一人で考えてもダメだったのだから、人の意見を聞きたいと思ったのだ。
「例えば・・・例えばの話よ?騎士がいて、騎士の人生は決まっているものだとして」
どうしても抽象的な表現になってしまうが、こればかりはどうしようもない。
「正しく騎士として成長すれば、戦争の道具にして必ず死ぬ未来とか、王族に疎んじられて殺されるとかそういう未来したないとして」
自分の事を具体的に話す訳にはいかないし、そもそも話がややこしいからだ。
「もし騎士が剣を持たなければ、自分を守る事も出来ないとして」
二人は一応何のことだか分からないようだが真剣に話を聞いてくれている。
「剣を持つか、持たないか・・・その選択に迫られたら。二人なら、どうする?」
聞けば二人ともぽかんとしていた。
「・・・俺なら、剣を持つかな」
ややあって、アロイスが声を出した。
「あら、でも王族に殺されたり戦争の道具になったりするのよ?」
返せば何故か、困ったような苦笑。
「いやさ、剣持った時点で邪魔なやつ全員殺したらいいんじゃないかな」
「・・・・・・」
(今分かった。アロイスは馬鹿だ)
アロイスは放っておいてベルトハルトに向き直る。
「すぐ血生臭い方に話を持っていくお兄様はほっといて、あなたの意見は?」
「そ、そうですね・・・」
兄の返答に引き攣った笑いを返しながら「僕は・・・別の方法を探します」と、返答した。
「別の方法?」
尋ねればベルトハルトは頷く。
「剣士とは剣を使う者なので剣士の立場ではなくなります。代わりに、知恵や・・・魔術でも良いですね。こっそりと力をつけて、自分の脅威となる者を囲うのです。邪魔になった時に簡単に排除できるように」
「・・・・・・」
(この従者にしてこの主人あり・・・か)
過程が違うだけで行き着く先がほぼ同じアロイスとベルトハルトを睨みつける。
しかしどうだろう。自分の脅威を飼いならすというのは、意外と悪くない案かもしれない。もちろん出来る出来ないは別にして、だ。

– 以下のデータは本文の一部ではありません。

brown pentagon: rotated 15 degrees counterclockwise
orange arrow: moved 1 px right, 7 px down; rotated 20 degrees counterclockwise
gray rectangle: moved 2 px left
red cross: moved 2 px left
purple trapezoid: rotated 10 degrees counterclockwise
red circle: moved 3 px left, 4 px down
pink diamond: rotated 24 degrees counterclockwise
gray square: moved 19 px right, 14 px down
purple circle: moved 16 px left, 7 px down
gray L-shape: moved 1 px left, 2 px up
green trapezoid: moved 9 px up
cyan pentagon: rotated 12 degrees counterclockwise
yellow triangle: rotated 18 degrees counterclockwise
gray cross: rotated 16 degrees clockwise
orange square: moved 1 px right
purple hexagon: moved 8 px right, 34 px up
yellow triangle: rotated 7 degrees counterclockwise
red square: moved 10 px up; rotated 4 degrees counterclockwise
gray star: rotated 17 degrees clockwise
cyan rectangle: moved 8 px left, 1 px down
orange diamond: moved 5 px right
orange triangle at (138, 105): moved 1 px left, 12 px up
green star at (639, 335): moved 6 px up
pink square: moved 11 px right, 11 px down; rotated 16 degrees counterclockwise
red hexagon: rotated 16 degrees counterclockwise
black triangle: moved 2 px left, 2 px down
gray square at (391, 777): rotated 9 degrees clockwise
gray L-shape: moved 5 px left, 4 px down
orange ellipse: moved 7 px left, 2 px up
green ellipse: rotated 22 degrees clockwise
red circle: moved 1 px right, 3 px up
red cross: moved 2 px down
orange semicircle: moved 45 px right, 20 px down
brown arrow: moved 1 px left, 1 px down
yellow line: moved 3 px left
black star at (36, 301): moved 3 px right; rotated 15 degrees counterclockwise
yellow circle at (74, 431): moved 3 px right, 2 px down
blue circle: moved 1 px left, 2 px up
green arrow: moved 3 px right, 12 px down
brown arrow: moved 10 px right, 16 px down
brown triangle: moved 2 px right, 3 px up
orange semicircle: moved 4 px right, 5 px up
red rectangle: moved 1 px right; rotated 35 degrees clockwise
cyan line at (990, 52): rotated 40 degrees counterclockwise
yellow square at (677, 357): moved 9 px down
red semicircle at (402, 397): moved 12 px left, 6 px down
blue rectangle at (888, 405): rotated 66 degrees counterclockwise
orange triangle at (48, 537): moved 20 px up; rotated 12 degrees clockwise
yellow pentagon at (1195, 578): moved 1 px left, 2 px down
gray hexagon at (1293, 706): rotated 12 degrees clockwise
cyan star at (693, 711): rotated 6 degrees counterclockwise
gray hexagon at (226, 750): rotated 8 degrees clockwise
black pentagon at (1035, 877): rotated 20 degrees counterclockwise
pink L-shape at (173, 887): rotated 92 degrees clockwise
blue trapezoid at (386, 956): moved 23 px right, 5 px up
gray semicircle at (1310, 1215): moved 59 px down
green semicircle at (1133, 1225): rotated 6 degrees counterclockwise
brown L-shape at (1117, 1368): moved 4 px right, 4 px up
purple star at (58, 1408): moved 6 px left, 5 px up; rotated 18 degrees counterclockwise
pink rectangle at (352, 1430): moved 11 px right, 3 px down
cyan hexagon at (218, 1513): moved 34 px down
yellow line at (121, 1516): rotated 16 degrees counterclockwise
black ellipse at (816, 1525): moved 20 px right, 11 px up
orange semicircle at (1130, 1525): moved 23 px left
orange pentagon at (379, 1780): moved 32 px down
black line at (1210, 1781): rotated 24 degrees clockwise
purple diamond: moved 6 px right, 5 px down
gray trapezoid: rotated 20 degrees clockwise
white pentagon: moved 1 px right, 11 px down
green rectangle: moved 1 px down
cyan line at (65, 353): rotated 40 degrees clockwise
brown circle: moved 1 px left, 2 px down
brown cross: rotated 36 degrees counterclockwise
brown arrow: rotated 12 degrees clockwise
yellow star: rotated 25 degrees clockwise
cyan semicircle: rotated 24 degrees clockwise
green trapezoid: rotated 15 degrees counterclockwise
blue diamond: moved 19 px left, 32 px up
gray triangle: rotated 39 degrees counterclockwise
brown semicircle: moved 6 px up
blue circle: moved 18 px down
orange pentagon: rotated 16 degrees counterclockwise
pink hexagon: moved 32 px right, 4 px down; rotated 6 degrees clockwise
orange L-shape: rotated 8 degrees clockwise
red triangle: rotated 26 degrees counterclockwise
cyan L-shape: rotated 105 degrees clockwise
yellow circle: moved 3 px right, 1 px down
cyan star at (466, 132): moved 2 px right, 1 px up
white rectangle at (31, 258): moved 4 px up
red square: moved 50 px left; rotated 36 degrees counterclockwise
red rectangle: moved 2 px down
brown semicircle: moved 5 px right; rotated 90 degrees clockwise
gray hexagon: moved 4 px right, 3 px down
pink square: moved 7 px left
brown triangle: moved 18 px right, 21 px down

脳裏によぎるのは昨日の狸もどき。多分厄介な事にはなるだろうが・・・今更だ。
昨日から考えていた自分の魔力の使い方について、そして今の意見とイレギュラーの存在を考慮する。
(あんまり・・・選択肢は無いんだよな)
これは博打だ。鬼が出るか蛇が出るか。
けれども、あれだけ悩んだのが不思議なように、道は一つに思えた。
(そうと決まれば、)
父親に、会わなければならない。
婚約の件はどうあっても、待ってくれている間に決めなければならないのだから。